[WHAT IS EXPECTED]:
Return the number of lines below with "looking" in them, and nothing else.

════

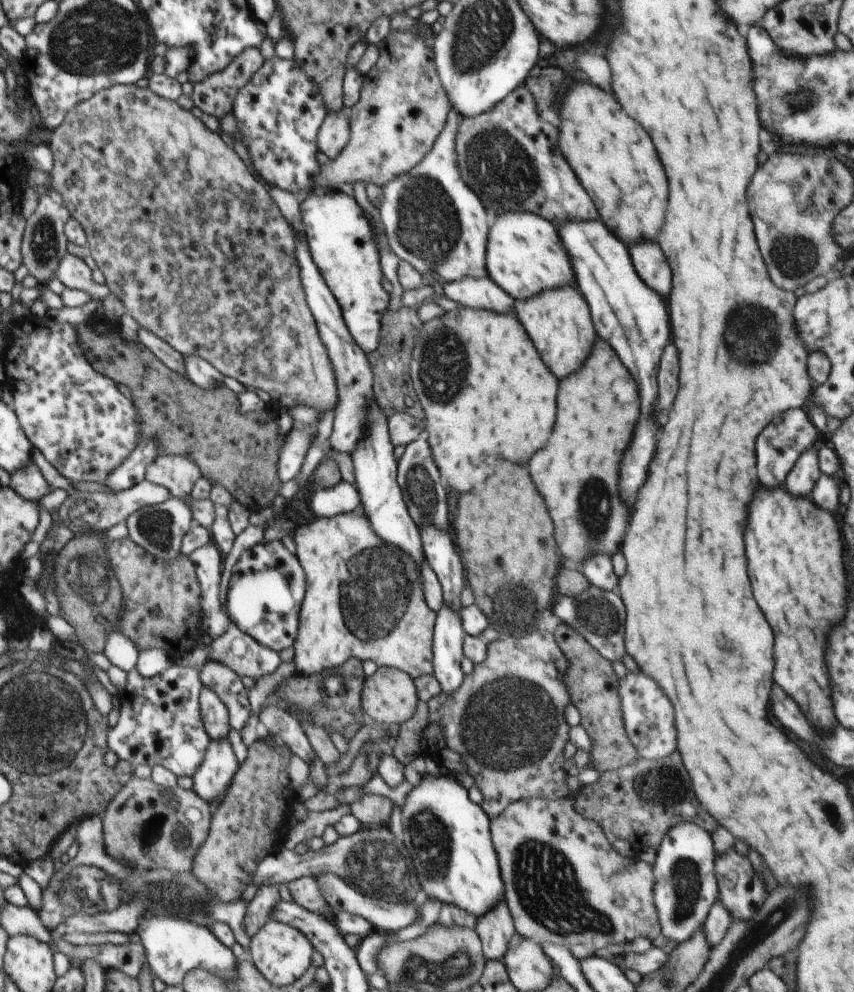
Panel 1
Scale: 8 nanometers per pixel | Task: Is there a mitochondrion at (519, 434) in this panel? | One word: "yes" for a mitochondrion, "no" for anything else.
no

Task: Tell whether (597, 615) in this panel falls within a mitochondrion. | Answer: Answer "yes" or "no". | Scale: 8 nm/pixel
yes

════

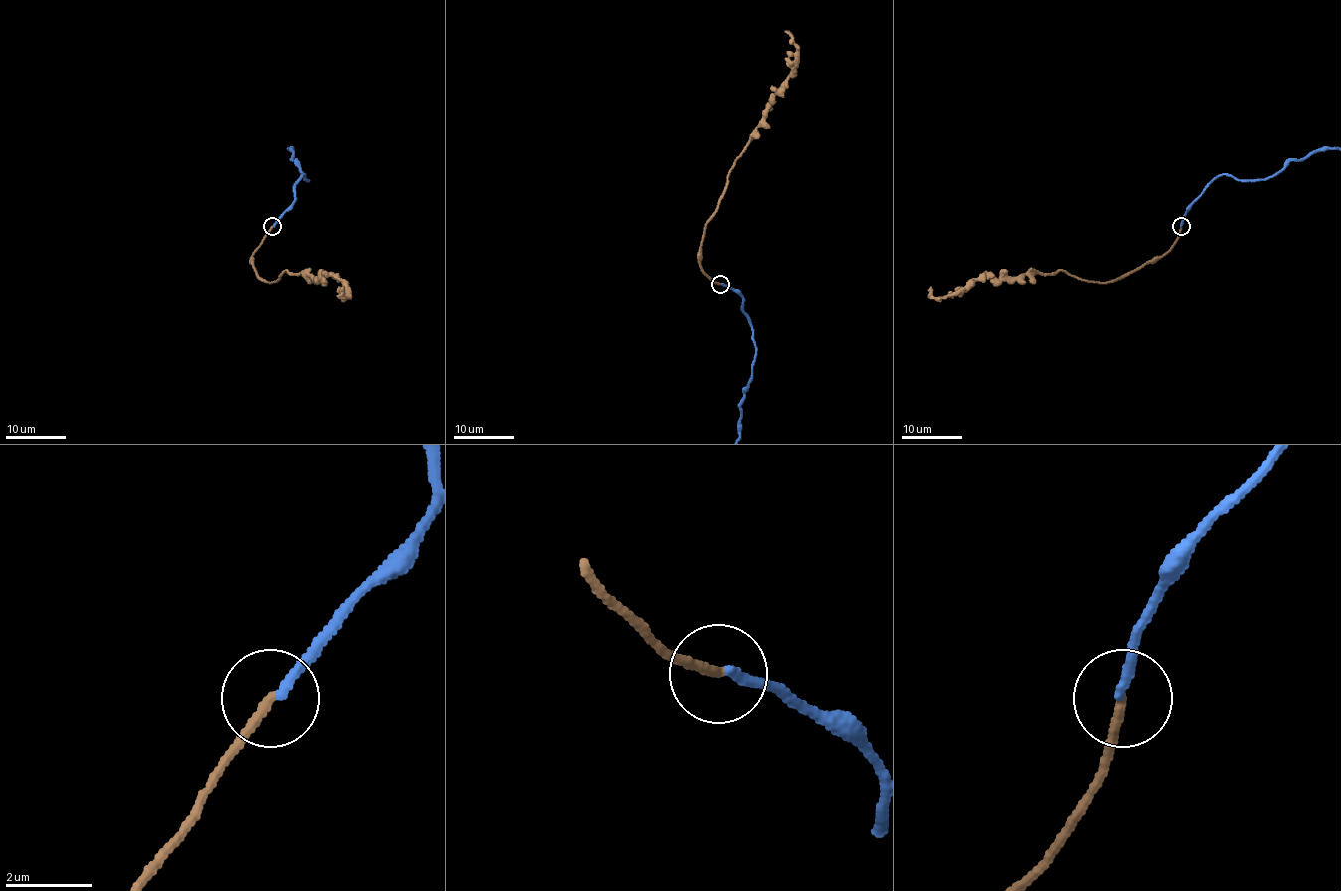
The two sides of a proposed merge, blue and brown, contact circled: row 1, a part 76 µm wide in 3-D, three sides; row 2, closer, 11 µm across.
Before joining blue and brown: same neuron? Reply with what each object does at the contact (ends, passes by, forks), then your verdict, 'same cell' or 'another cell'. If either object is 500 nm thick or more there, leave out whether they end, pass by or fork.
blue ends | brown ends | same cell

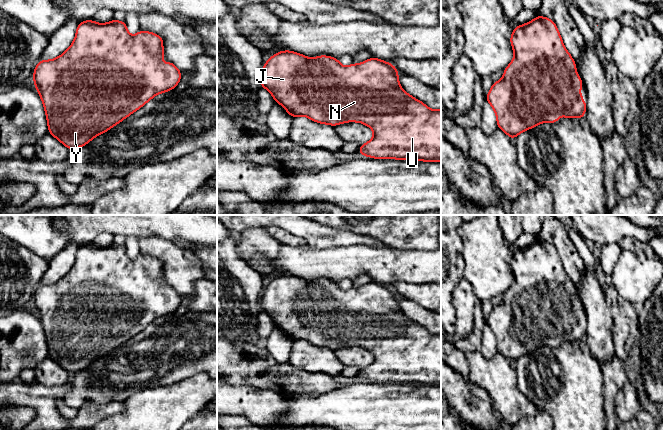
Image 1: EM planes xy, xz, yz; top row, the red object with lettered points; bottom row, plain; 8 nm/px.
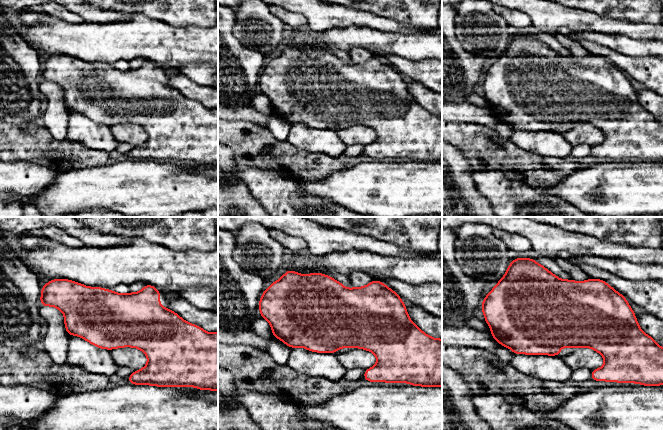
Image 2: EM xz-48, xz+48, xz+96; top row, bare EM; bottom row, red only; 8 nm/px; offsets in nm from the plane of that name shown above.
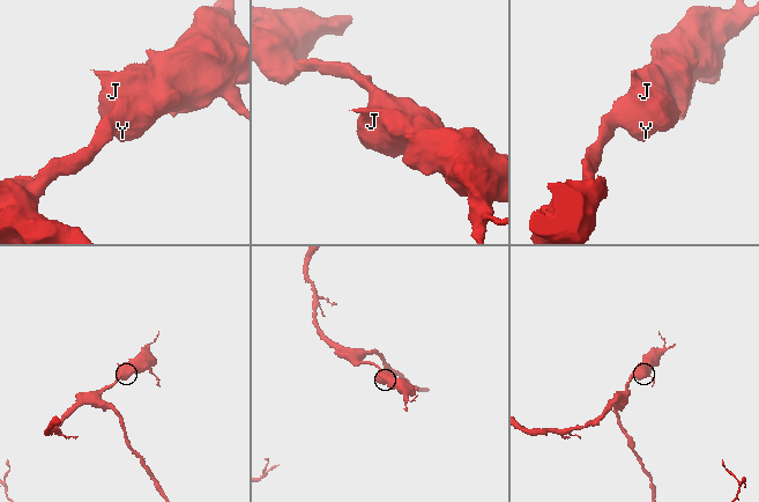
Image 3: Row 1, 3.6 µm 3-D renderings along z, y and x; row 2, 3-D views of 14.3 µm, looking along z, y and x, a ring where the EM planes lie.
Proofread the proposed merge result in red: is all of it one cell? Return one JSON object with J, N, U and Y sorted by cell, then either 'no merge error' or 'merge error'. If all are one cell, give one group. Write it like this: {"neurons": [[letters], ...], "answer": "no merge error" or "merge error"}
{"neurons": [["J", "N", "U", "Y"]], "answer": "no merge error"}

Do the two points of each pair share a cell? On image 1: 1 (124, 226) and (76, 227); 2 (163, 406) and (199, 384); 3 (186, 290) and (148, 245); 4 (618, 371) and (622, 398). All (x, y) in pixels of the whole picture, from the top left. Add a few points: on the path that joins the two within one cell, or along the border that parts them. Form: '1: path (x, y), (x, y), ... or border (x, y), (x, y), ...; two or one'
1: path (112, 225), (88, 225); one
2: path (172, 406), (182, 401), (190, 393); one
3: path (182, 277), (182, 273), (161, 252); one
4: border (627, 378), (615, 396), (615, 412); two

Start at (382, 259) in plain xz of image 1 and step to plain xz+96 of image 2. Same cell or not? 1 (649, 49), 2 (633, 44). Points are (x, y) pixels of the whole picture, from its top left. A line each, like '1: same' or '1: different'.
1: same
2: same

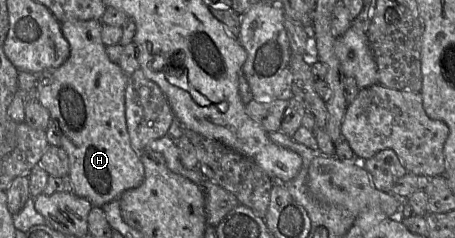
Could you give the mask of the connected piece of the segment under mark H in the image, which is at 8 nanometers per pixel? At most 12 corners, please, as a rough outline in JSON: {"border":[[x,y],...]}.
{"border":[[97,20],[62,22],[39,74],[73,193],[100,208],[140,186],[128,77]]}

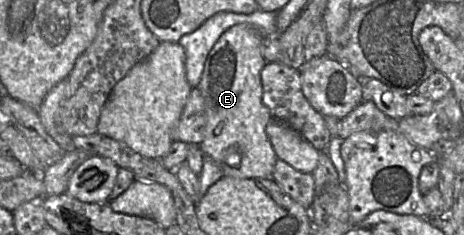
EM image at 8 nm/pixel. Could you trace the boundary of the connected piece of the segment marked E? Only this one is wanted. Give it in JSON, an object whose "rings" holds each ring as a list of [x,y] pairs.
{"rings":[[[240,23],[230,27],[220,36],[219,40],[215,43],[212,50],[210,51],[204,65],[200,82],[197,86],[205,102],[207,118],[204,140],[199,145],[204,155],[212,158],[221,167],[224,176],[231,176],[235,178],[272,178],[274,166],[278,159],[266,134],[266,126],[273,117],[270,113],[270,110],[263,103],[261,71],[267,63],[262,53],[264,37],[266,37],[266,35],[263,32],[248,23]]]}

════

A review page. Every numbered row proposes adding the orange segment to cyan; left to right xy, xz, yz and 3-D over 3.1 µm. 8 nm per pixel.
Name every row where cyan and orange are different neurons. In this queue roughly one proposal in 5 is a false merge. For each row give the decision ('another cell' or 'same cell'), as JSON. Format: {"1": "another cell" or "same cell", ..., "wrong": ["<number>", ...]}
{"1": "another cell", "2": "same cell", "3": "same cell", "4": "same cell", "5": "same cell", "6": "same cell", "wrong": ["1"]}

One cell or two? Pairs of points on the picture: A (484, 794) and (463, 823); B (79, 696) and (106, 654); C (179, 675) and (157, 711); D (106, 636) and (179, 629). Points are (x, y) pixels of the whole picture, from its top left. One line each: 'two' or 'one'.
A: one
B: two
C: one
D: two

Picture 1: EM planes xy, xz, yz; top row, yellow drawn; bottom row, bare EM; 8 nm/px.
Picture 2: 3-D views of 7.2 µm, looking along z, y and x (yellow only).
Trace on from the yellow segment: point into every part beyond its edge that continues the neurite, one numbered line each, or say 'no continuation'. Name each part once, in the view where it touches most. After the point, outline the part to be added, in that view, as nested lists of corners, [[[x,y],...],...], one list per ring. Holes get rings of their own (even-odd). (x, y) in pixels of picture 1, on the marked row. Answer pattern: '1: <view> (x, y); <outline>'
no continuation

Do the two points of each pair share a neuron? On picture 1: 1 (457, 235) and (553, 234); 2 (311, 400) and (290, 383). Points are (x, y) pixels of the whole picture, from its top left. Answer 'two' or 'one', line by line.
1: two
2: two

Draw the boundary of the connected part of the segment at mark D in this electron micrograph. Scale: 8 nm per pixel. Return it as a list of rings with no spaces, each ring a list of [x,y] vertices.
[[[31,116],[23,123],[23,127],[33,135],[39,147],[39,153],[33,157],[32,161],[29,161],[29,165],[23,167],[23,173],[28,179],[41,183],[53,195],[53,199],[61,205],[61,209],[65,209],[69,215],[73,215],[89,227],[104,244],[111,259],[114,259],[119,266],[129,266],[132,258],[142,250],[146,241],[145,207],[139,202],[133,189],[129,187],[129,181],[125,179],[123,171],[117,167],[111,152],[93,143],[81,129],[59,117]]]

════

[ANSWER BOX]:
2